Part:BBa_K5072002

BBa_K5072002 (P57-1)

Name: P57-1

Base Pairs: 20 bp

Origin: https://benchling.com/

Usage and Biology

The 20-base gRNA sequence designed by Benchling is derived from the precise design of the DNA sequence of the T7 phage P57 gene. The purpose is to bind to the constitutive Cas9 protein to cleave the T7 phage P57 gene. The arrangement of these bases determines the specificity and cleavage efficiency of gRNA.

Its key attributes include base composition, GC content, sequence specificity, potential off-target effect, secondary structure stability, and PAM site dependence (such as NGG), which together affect the activity and reliability of gRNA. Reasonable gRNA design can minimize off-target effects and improve editing efficiency, which is a key factor for the success of the CRISPR-Cas9 system.

We designed a 20-base gRNA sequence to bind to the constitutive Cas9 protein and target and cleave the P57 gene of T7 phage, which plays an important role in phage replication and infection.
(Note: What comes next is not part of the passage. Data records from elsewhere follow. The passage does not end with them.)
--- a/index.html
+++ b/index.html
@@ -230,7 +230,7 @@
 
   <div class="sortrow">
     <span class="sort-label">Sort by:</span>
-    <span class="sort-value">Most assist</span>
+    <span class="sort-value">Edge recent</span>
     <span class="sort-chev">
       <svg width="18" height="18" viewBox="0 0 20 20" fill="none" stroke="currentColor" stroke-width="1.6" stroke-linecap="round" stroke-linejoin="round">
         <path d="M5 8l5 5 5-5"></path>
By targeting the P57 gene, the CRISPR-Cas9 system can effectively prevent the replication of T7 phage and enhance the anti-phage ability of host bacteria (such as E. coli MG1655).
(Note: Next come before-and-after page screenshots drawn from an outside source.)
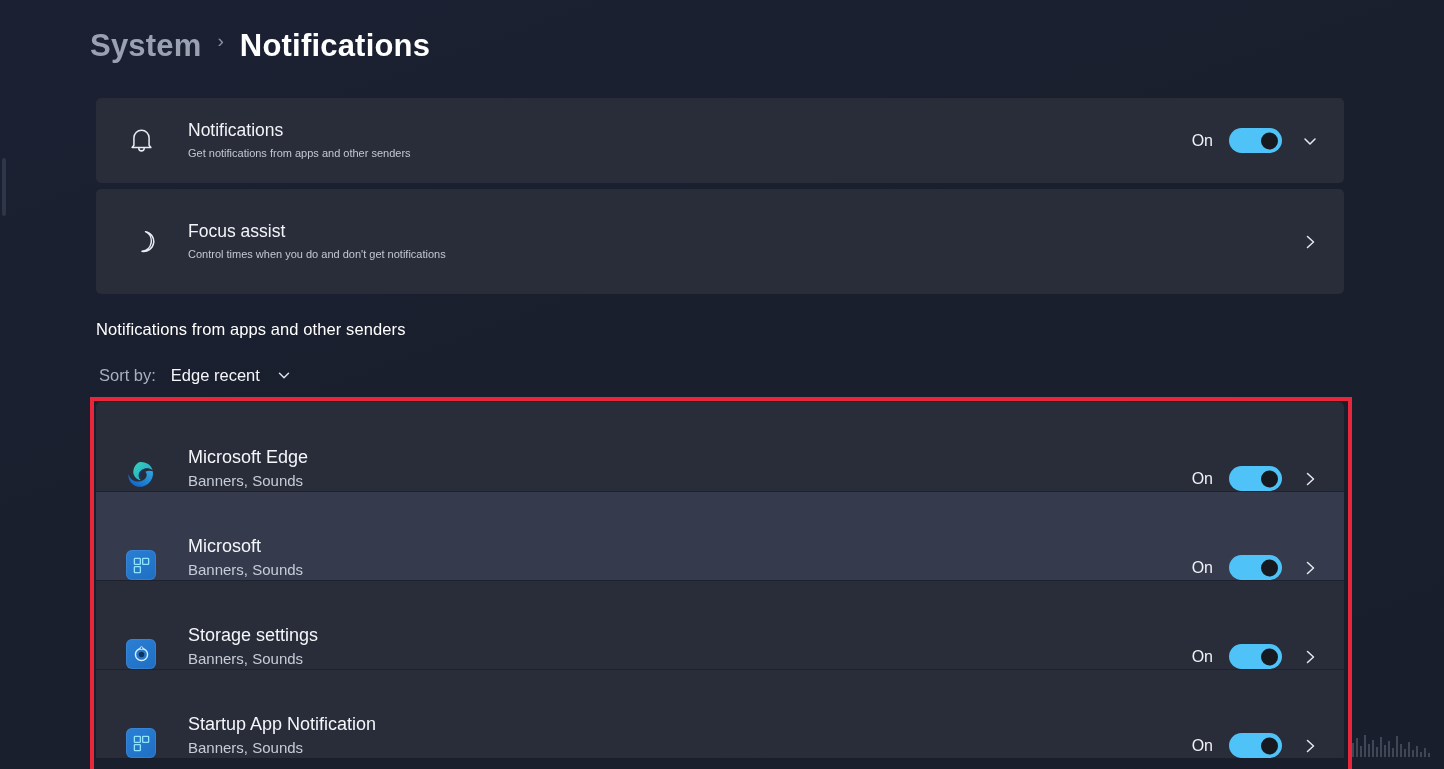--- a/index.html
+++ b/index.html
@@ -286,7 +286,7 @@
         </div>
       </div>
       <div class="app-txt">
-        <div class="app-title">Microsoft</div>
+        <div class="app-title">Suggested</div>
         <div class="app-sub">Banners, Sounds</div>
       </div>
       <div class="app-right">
Such strategies are widely used in the development of engineering bacteria against phage infection, which helps to enhance the stability of bacteria in industrial fermentation and drug production.

Cultivation

We designed the 20-base sequence on the primer, and used the complete pEcgRNA-P27-1 as a template for reverse PCR amplification to replace the N20 sequence to obtain a complete new recombinant plasmid. The 20-base sequence was synthesized by a biological company.